10. Panas

71.7K 1.7K 55
                                    

Harusnya ini aku up semalam, tapi aku malah ketidura 🤣 ya udahlah up pagi ini aja.

Ada yang masih menanti lanjutan Ribel-Dini enggak? Lapak ini nggak bakal panjang kok. Ini  cerita intermezzo aku yang nggak tahan sama ide-ide yang terus bergentayangan di kepala.

Oke, oke, yuk kita lanjut aja. Jangan lupa siapkan jempol kalian, buat komen, tap bintang, dan follow authornya.

💜💜💜



Tatap kami bertemu sesaat ketika jaraknya makin dekat. Aku sampai harus menahan napas karena mata tajamnya cukup mengintimidasi. Ucapan Bagas selanjutnya seperti angin lalu. Perhatianku sekarang benar-benar tertuju pada Ribeldy. Entah untuk alasan apa aku mendadak salah tingkah. Refleks aku merapikan rambut, dan menyelipkannya ke balik telinga. Bahkan aku mengulas senyum dan bersiap menyambutnya.

"Nggak ada salahnya kan kita coba?" Suara Bagas masih sayup-sayup aku dengar.

Ribel terus berjalan mendekat. Ya, kupikir begitu, tapi saat posisinya kurang dari beberapa depa dari posisiku, langkahnya tiba-tiba berbelok. Ini di luar dugaan. Senyum yang aku kembangkan mendadak lenyap dan berganti perasaan malu juga kecewa. Bahkan dia tidak menyapaku. Sial.

"Din? Kamu dengar aku kan?"

"Ah? Gimana?"

Buyar sudah. Fokusku benar-benar kacau gara-gara Ribel.

Beruntung Bagas tidak marah atau mempermasalahkan ini. Dia malah tersenyum. "Kamu kenapa? Muka kamu merah."

"Oh ya?" Spontan aku memegang kedua pipi. Aku yakin wajah merah ini lantaran rasa malu karena diabaikan.

"Kayaknya kamu nggak banyak minum deh."

Aku nyengir lalu beranjak turun dari bar stool. "Kalau kita lama-lama di sini aku bakal banyak minum. Kita ke Nando dan lainnya aja, yuk."

"Tapi kamu belum menjawab pertanyaanku, Din."

"Mungkin nanti kita bicarakan ini lagi." Aku tersenyum dan tidak berniat membahasnya. Bagas juga tidak protes lagi. Dia mengekoriku kembali ke table. Hanya saja ....
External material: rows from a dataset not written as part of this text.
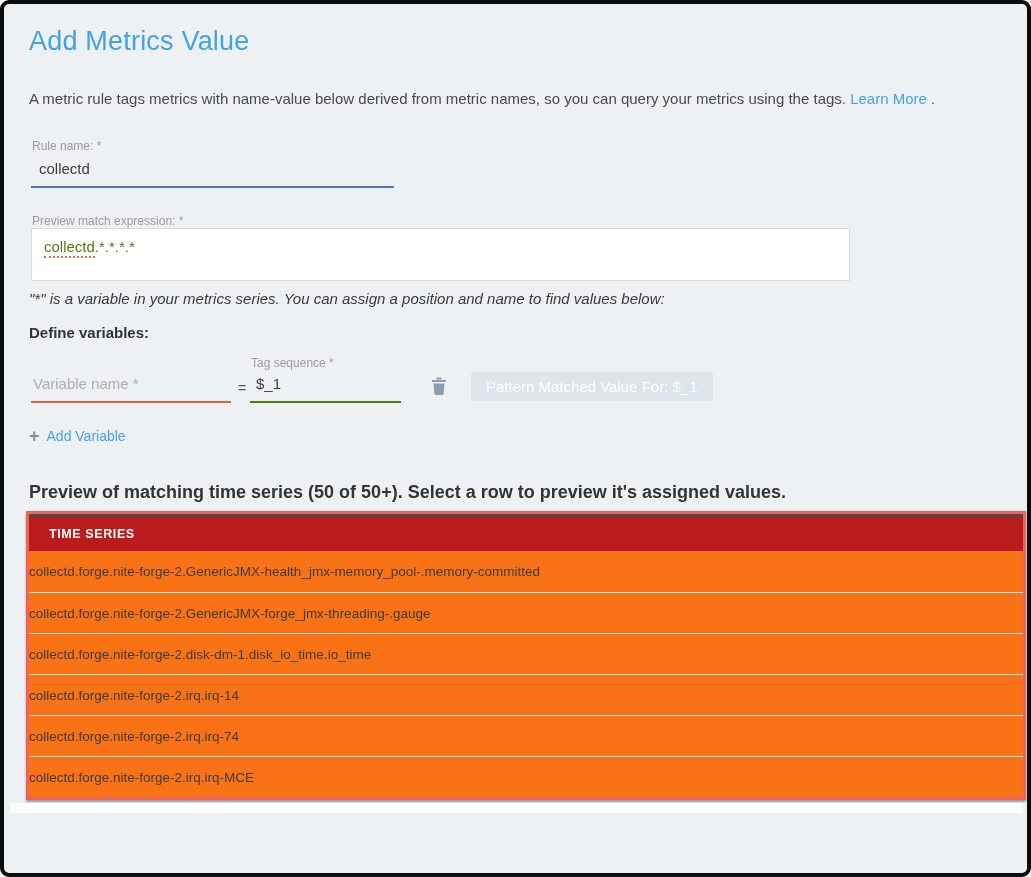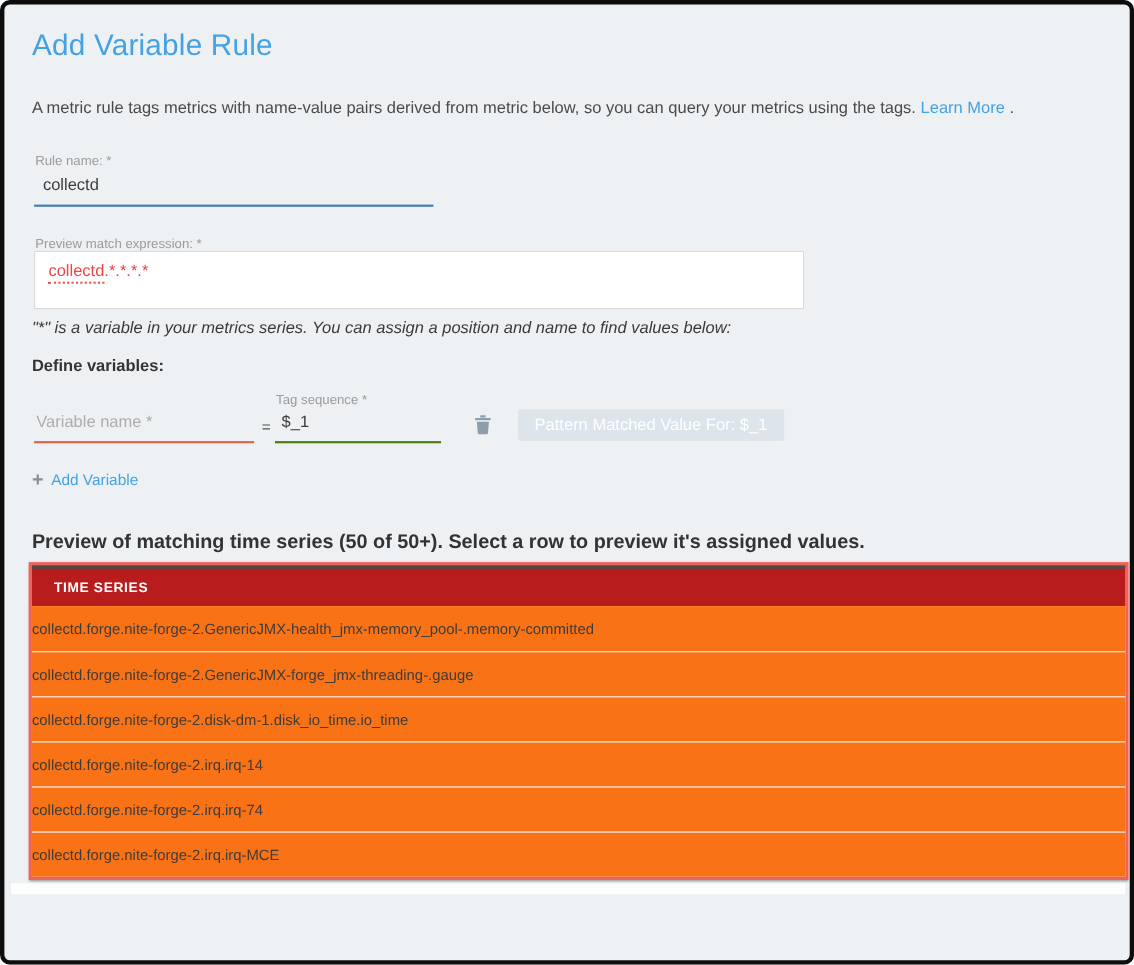--- a/index.html
+++ b/index.html
@@ -36,23 +36,23 @@
   .rule-name-label { left: 28px; top: 135px; }
   .rule-name-input {
     left: 27px; top: 152px; width: 363px; height: 32px;
     border: none; border-bottom: 2px solid #4a7eae;
     background: transparent; outline: none;
     font-family: "Liberation Sans", sans-serif;
     font-size: 15px; color: #3c3c3c; padding: 0 0 6px 8px;
   }
   .mme-label { left: 28px; top: 210px; }
   .mme-box {
-    left: 27px; top: 224px; width: 700px; height: 53px;
+    left: 27px; top: 224px; width: 819px; height: 53px;
     background: #ffffff; border: 1px solid #d8dadc;
-    font-size: 15px; color: #ef4444;
+    font-size: 15px; color: #4d7c0f;
     padding: 9px 12px; cursor: text;
   }
   .squiggle { border-bottom: 2px dotted #f05c50; padding-bottom: 1px; }
 
   .note {
     left: 25px; top: 286px;
     font-size: 15px; font-style: italic; color: #3a3a3a;
   }
   .define-heading {
     left: 25px; top: 320px;
@@ -122,23 +122,23 @@
   .bottom-strip {
     left: 6px; top: 799px; width: 1013px; height: 10px;
     background: #fcfdfd;
   }
 </style>
 </head>
 <body>
 
 <div class="frame">
 
-  <h1 class="abs page-title">Add Variable Rule</h1>
+  <h1 class="abs page-title">Add Metrics Value</h1>
 
-  <p class="abs description"><span>A metric rule tags metrics with name-value pairs derived from metric below, so you can query your metrics using the tags.</span>
+  <p class="abs description"><span>A metric rule tags metrics with name-value below derived from metric names, so you can query your metrics using the tags.</span>
     <a class="link">Learn More</a>
     <span>.</span></p>
 
   <label class="abs field-label rule-name-label">Rule name: *</label>
   <input class="abs rule-name-input" type="text" value="collectd" style="">
 
   <label class="abs field-label mme-label">Preview match expression: *</label>
   <div class="abs mme-box"><span class="squiggle">collectd</span><span>.*.*.*.*</span></div>
 
   <p class="abs note">"*" is a variable in your metrics series. You can assign a position and name to find values below:</p>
Aku memelankan langkah ketika melihat di table Nando dan teman-temannya ada Ribel juga di sana. Pria itu tampak sedang mengobrol dengan Nando sambil sesekali melempar tawa. Mataku menyipit, dan di dalam kepala ini mendadak penuh tanda tanya.

"Dindin! Sini!" seru Nando memanggil dengan tangan melambai.

Aku menelan ludah ketika seperkian detik tatapku dan tatap Ribel bertemu. Dia tampak sedang memegang gelas bulat yang aku yakin berisi martini.

"Yuk, Din," ujar Bagas menyentuh pinggangku sesaat lantas melewatiku menuju teman-temannya.

Nando menyeringai ketika aku sampai. Tatapan jailnya bisa aku deteksi dengan baik.

"Lo masih ingat dia nggak, Din?" tanya Nando seraya merangkul bahu Ribel yang duduk di sampingnya.

Tentu saja ingat. Dia itu CEO yang pura-pura jadi terapis pijat supaya bisa meniduriku.

Aku mengangguk, tapi lantas segera menggeleng. "Nggak, lupa."

"Lo emang banyak berubah, Bel. Makanya Dindin lupa. Apa perlu gue ingetin?" tanya Nando kepada pria di sampingnya. Sesekali dia melirikku dengan senyum miring yang menyebalkan.

Ini kejutan buatku karena ternyata Nando mengenal Ribel. Dan mungkin mereka berteman. Bukan mungkin lagi, sih, tapi memang sudah jelas. Kalau mereka nggak berteman, nggak mungkin sekarang bisa bersama.